⟨

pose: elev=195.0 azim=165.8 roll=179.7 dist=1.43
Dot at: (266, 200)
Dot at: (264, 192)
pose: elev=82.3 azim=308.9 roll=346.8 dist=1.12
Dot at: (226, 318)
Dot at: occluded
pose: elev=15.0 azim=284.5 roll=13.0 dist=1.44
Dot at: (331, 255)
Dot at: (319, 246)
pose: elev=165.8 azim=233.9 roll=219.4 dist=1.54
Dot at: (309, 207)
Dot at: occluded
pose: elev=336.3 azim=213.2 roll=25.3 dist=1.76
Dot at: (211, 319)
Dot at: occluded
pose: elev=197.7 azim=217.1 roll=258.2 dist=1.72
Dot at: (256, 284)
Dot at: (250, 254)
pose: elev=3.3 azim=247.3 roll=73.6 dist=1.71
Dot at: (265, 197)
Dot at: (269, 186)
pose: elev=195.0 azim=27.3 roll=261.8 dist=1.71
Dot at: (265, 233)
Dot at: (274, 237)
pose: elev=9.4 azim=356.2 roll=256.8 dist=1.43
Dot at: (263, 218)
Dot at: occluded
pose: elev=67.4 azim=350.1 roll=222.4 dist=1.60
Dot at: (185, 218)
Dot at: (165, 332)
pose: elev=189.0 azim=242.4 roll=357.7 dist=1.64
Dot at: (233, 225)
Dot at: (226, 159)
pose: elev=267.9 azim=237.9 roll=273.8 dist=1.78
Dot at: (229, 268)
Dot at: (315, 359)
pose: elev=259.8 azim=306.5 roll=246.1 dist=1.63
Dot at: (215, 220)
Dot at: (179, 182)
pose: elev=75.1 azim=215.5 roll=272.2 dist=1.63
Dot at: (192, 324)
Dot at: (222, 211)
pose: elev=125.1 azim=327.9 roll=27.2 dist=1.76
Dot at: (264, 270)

⟩

## WORK REQUIRED
In the records above, change every "dist" to "range" and leave the rest as it is.

## WRITTEN RESPONSE
pose: elev=195.0 azim=165.8 roll=179.7 range=1.43
Dot at: (266, 200)
Dot at: (264, 192)
pose: elev=82.3 azim=308.9 roll=346.8 range=1.12
Dot at: (226, 318)
Dot at: occluded
pose: elev=15.0 azim=284.5 roll=13.0 range=1.44
Dot at: (331, 255)
Dot at: (319, 246)
pose: elev=165.8 azim=233.9 roll=219.4 range=1.54
Dot at: (309, 207)
Dot at: occluded
pose: elev=336.3 azim=213.2 roll=25.3 range=1.76
Dot at: (211, 319)
Dot at: occluded
pose: elev=197.7 azim=217.1 roll=258.2 range=1.72
Dot at: (256, 284)
Dot at: (250, 254)
pose: elev=3.3 azim=247.3 roll=73.6 range=1.71
Dot at: (265, 197)
Dot at: (269, 186)
pose: elev=195.0 azim=27.3 roll=261.8 range=1.71
Dot at: (265, 233)
Dot at: (274, 237)
pose: elev=9.4 azim=356.2 roll=256.8 range=1.43
Dot at: (263, 218)
Dot at: occluded
pose: elev=67.4 azim=350.1 roll=222.4 range=1.60
Dot at: (185, 218)
Dot at: (165, 332)
pose: elev=189.0 azim=242.4 roll=357.7 range=1.64
Dot at: (233, 225)
Dot at: (226, 159)
pose: elev=267.9 azim=237.9 roll=273.8 range=1.78
Dot at: (229, 268)
Dot at: (315, 359)
pose: elev=259.8 azim=306.5 roll=246.1 range=1.63
Dot at: (215, 220)
Dot at: (179, 182)
pose: elev=75.1 azim=215.5 roll=272.2 range=1.63
Dot at: (192, 324)
Dot at: (222, 211)
pose: elev=125.1 azim=327.9 roll=27.2 range=1.76
Dot at: (264, 270)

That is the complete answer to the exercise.